Aplikasi Teori Fungsional Struktural dalam Pendidikan

Hasil gambar untuk pendidikan
Dalam buku Manajemen Pendidikan Mutu berbasis Sekolah yang dikeluarkan oleh Direktorat Pendidikan Menengah Umum, Dirjen Dikdasmen, Depdiknas (1999:6-7) diungkapkan beberapa indikator yang menjadi karesteristik dari konsep MPBS sekaligus mereflaksikan peran dan tanggung jawab masing-masing pihak antara lain;
1.        lingkungan sekolah yang aman dan tertib,
2.        sekolah memiliki misi dan target mutu yang ingin dicapai,
3.        sekolah memiliki kepemimpinan yang kuat,
4.        adanya harapan yang tinggi dari personil sekolah (kepala sekolah, guru, dan staf lainnya, termasuk siswa) untuk berprestasi,
5.        adanya pengembangan staf sekolah yang terus menerus sesuai tuntutan IPTEK,

6.        adanya pelaksanaan evaluasi yang terus menerus terhadap berbagai aspek akademik dan administrative, dan pemanfaatan hasilnya untuk penyempurnaan dan atau perbaikan mutu,
7.        adanya komunikasi dan dukungan insentif dar orang tua siswa dan masyarakat lainnya.

Dapat menyimpulkan bahwa praktek teori struktural-fungsional yang mengedepankan integrasi, maka tanggung jawab dan peran masing-masing pihak harus selalu menjadi prioritas dalam rangka membangun intergrasi solid di sekolah terutama yang erat kaitannya dengan peningkatan mutu pendidikan .
  
Anilisis SWOT (Strengths-Weakness-Opportunities-Threats) merupakan salah satu metode yang dapat digunakan untuk membantu sekolah mengungkapkan dan mengidentifikasi permasalahan. Pentingnya analisis SWOT dilakukan agar dapat diketahui kekuatan dan kelemahan yang melekat dlam lingkungan internal system itu sendiri, serta peluang dan tantangan yang dating dari lingkungan eksternal system tersebut. Berbagai hasil studi empirik menunjukkan bahwa suatu manajemen itu akan berhasil jika mampu mengoptimalkan pemberdayaan dan pemanfaatan kekuatan dan peluang yang dimilikinya serta mampu meminimalkan intensitas pengaruh factor kelemahan dan hambatan disertai upaya untuk memperbaiki atau mengatasinya (syamsuddin, 2000:5)

*Permintaan tertulis a*
Salin bagian teks tentang teori fungsional struktural dari "6.        adanya pelaksanaan" sampai "mutu pendidikan ." tanpa perubahan apa pun.
Teks tentang teori fungsional struktural tidak ada hubungannya dengan daftar.

*Cuplikan daftar*
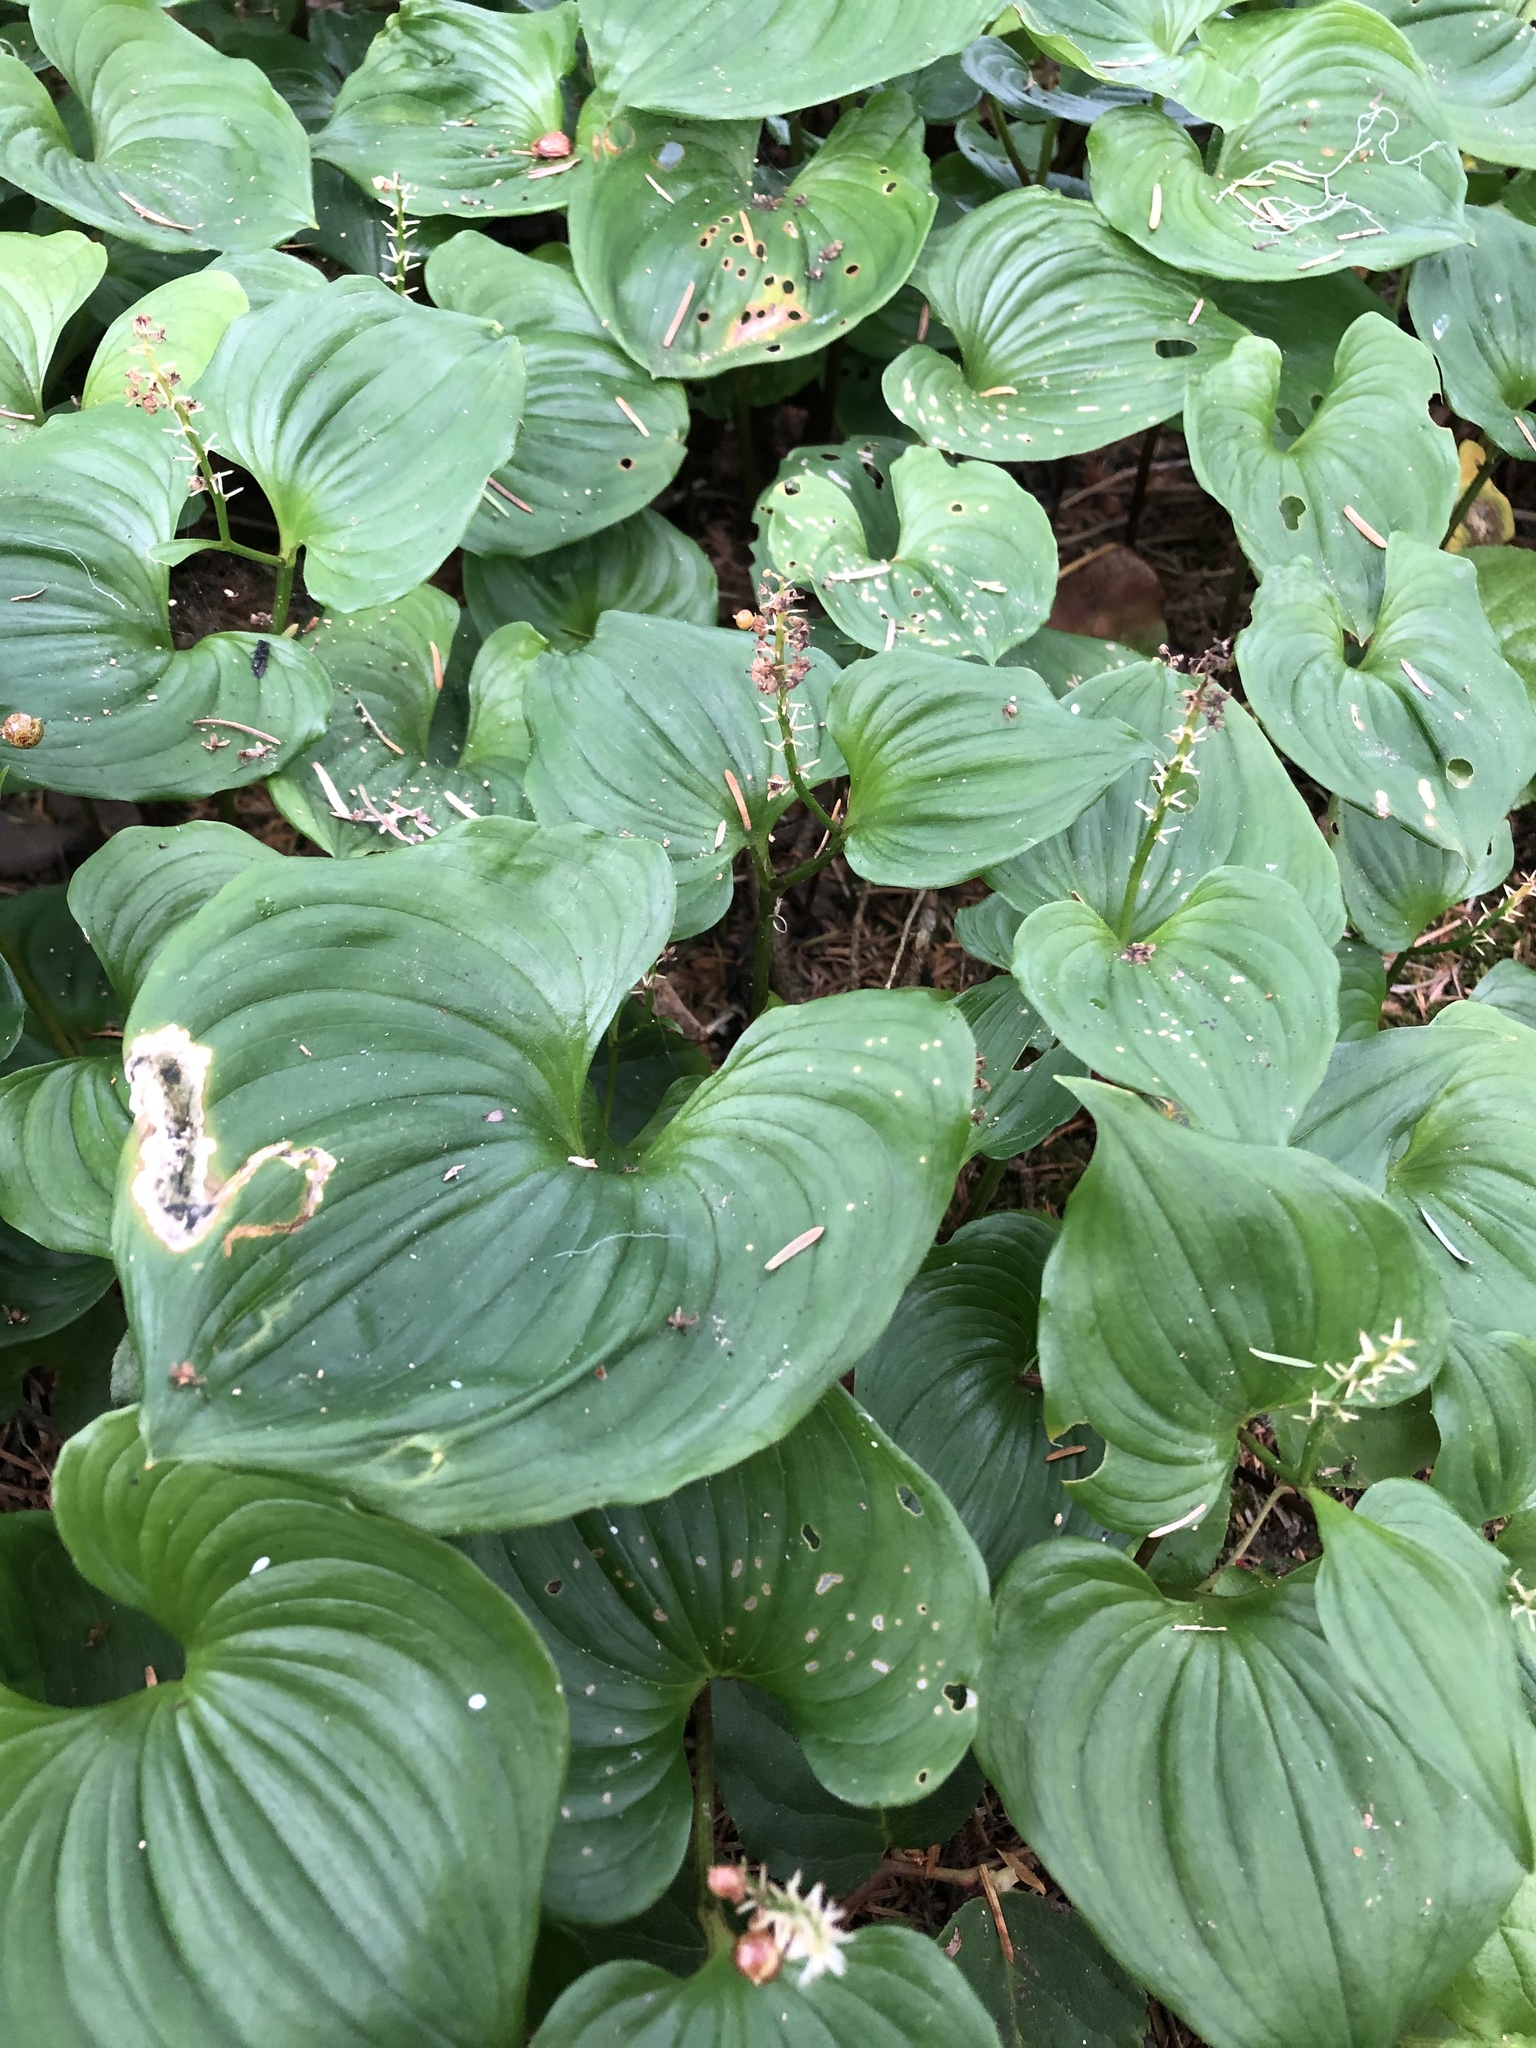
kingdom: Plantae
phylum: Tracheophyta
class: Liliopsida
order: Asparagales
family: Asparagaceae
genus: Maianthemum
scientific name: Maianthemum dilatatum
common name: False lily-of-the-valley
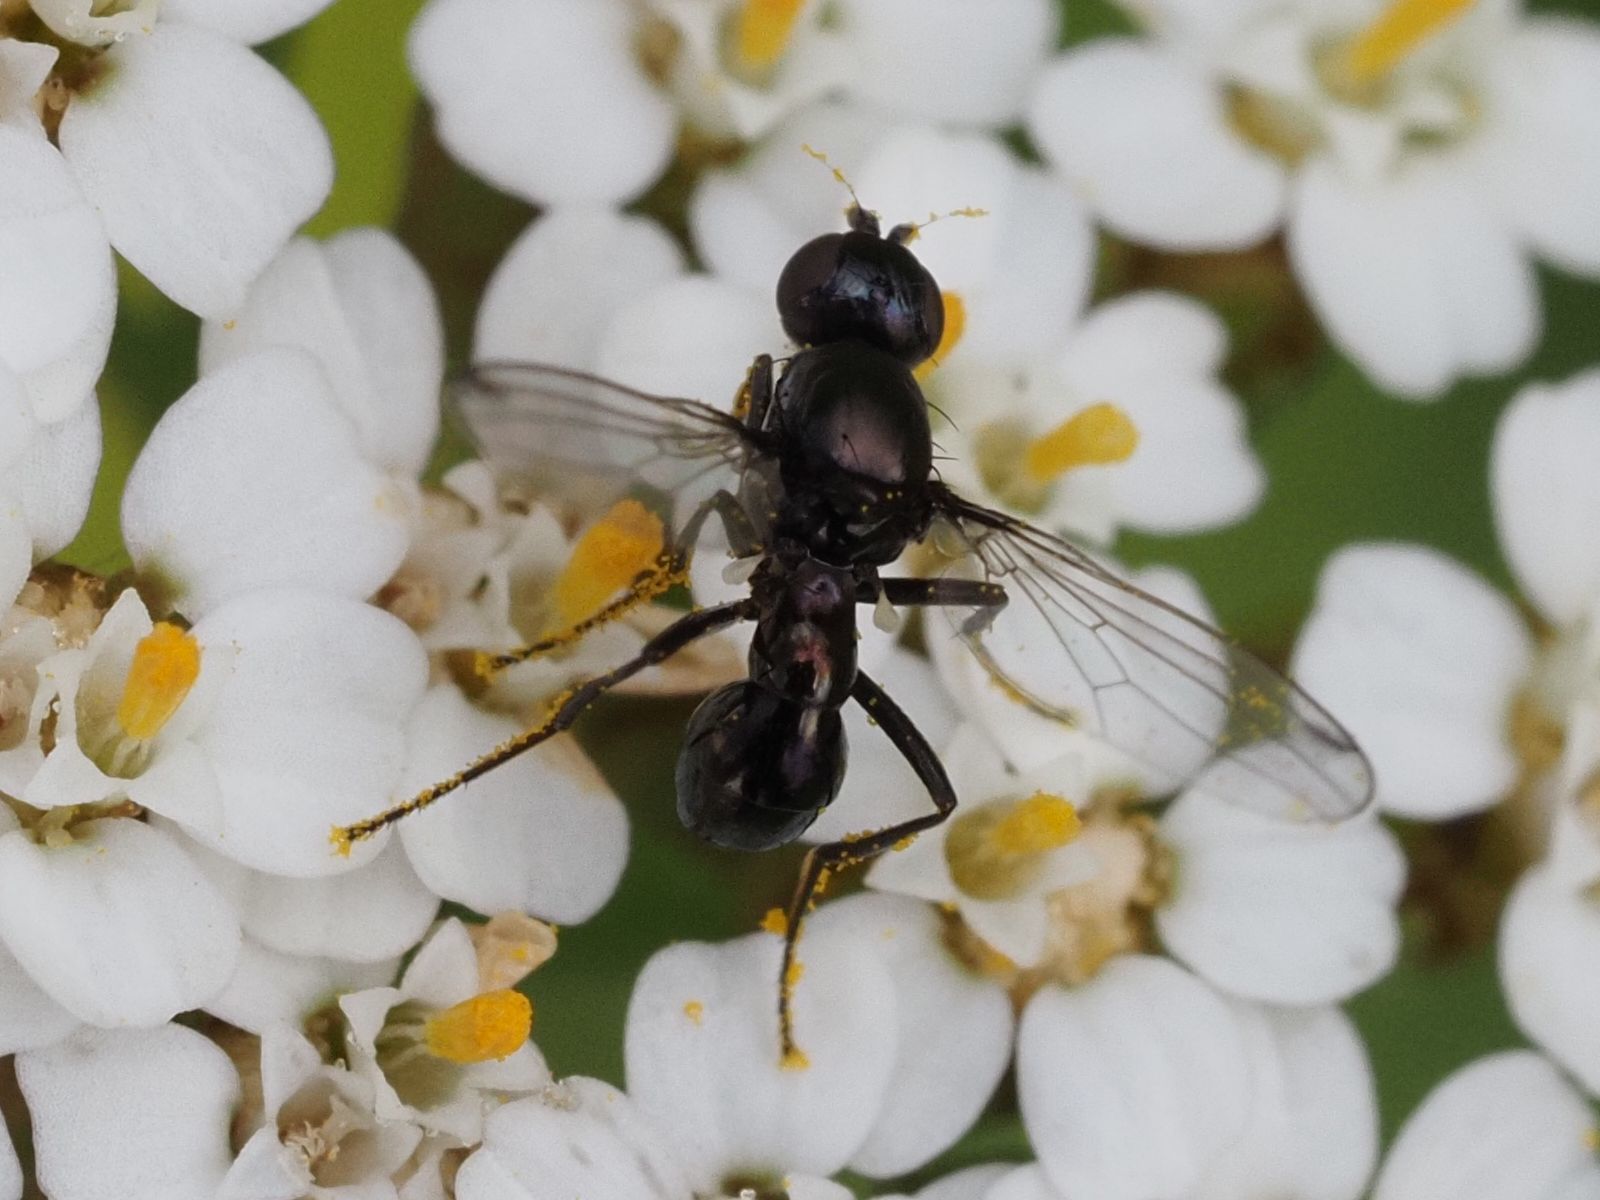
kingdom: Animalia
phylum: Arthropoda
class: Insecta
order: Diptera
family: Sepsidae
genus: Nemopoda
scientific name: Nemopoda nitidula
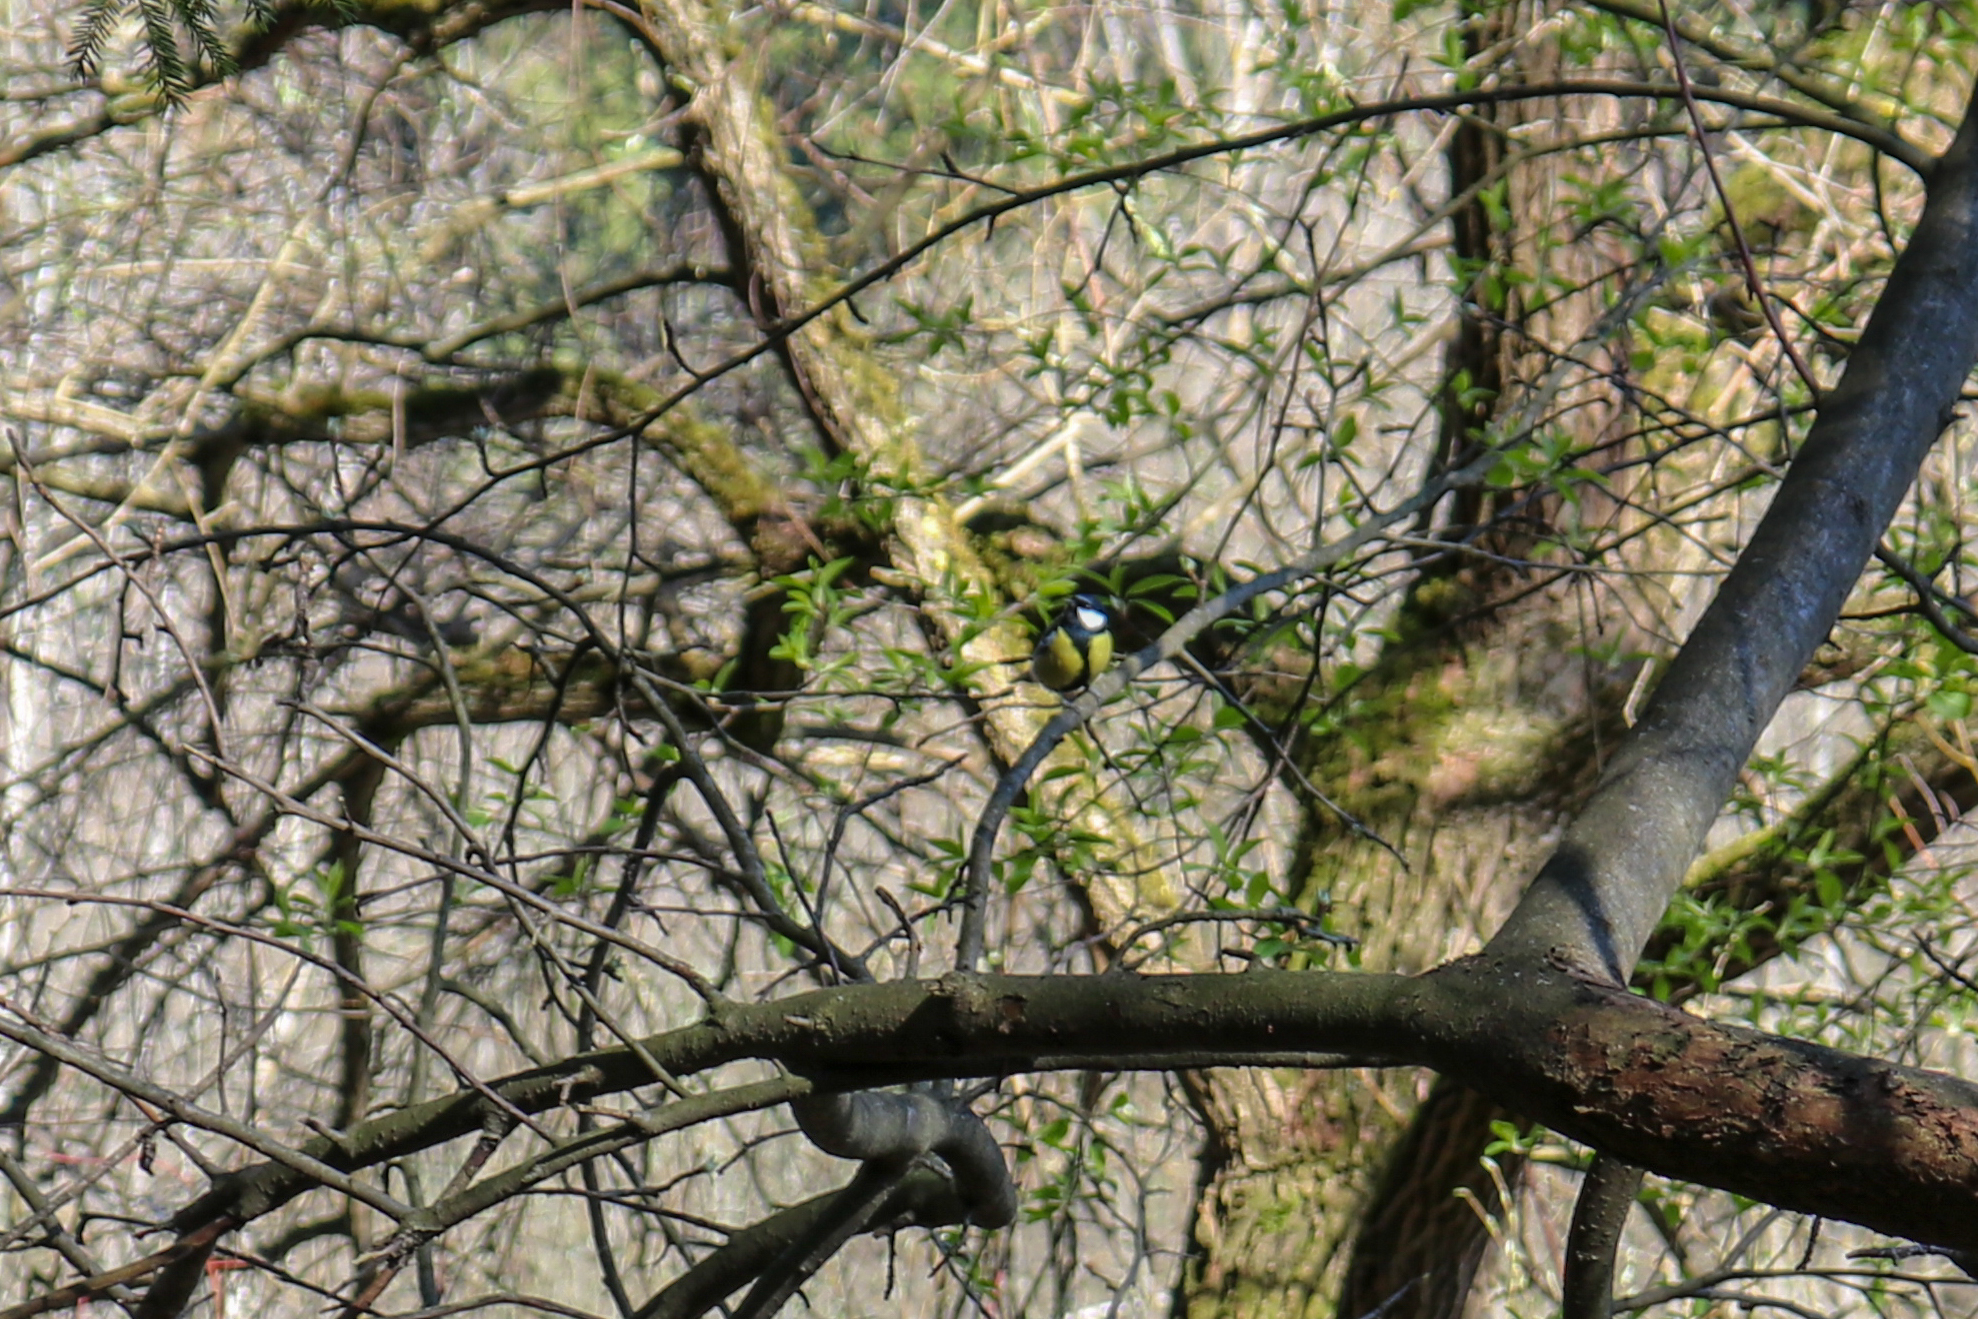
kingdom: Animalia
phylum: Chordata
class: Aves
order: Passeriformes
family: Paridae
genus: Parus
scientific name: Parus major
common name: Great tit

*Permintaan tertulis b*
Sajikan daftar taksonomi di atas sebagai CSV dua kolom bernama "tingkat" dan "nama", dengan satu baris untuk setiap tingkat yang tercantum. Apit setiap nilai dengan tanda kutip, ganti jeda baris dengan spasi, dan jangan sertakan gambar.

*Jawaban benar a*
6.        adanya pelaksanaan evaluasi yang terus menerus terhadap berbagai aspek akademik dan administrative, dan pemanfaatan hasilnya untuk penyempurnaan dan atau perbaikan mutu,
7.        adanya komunikasi dan dukungan insentif dar orang tua siswa dan masyarakat lainnya.

Dapat menyimpulkan bahwa praktek teori struktural-fungsional yang mengedepankan integrasi, maka tanggung jawab dan peran masing-masing pihak harus selalu menjadi prioritas dalam rangka membangun intergrasi solid di sekolah terutama yang erat kaitannya dengan peningkatan mutu pendidikan .

*Jawaban benar b*
tingkat,nama
"kingdom:","Plantae"
"phylum:","Tracheophyta"
"class:","Liliopsida"
"order:","Asparagales"
"family:","Asparagaceae"
"genus:","Maianthemum"
"scientific name:","Maianthemum dilatatum"
"common name:","False lily-of-the-valley"
"kingdom:","Animalia"
"phylum:","Arthropoda"
"class:","Insecta"
"order:","Diptera"
"family:","Sepsidae"
"genus:","Nemopoda"
"scientific name:","Nemopoda nitidula"
"kingdom:","Animalia"
"phylum:","Chordata"
"class:","Aves"
"order:","Passeriformes"
"family:","Paridae"
"genus:","Parus"
"scientific name:","Parus major"
"common name:","Great tit"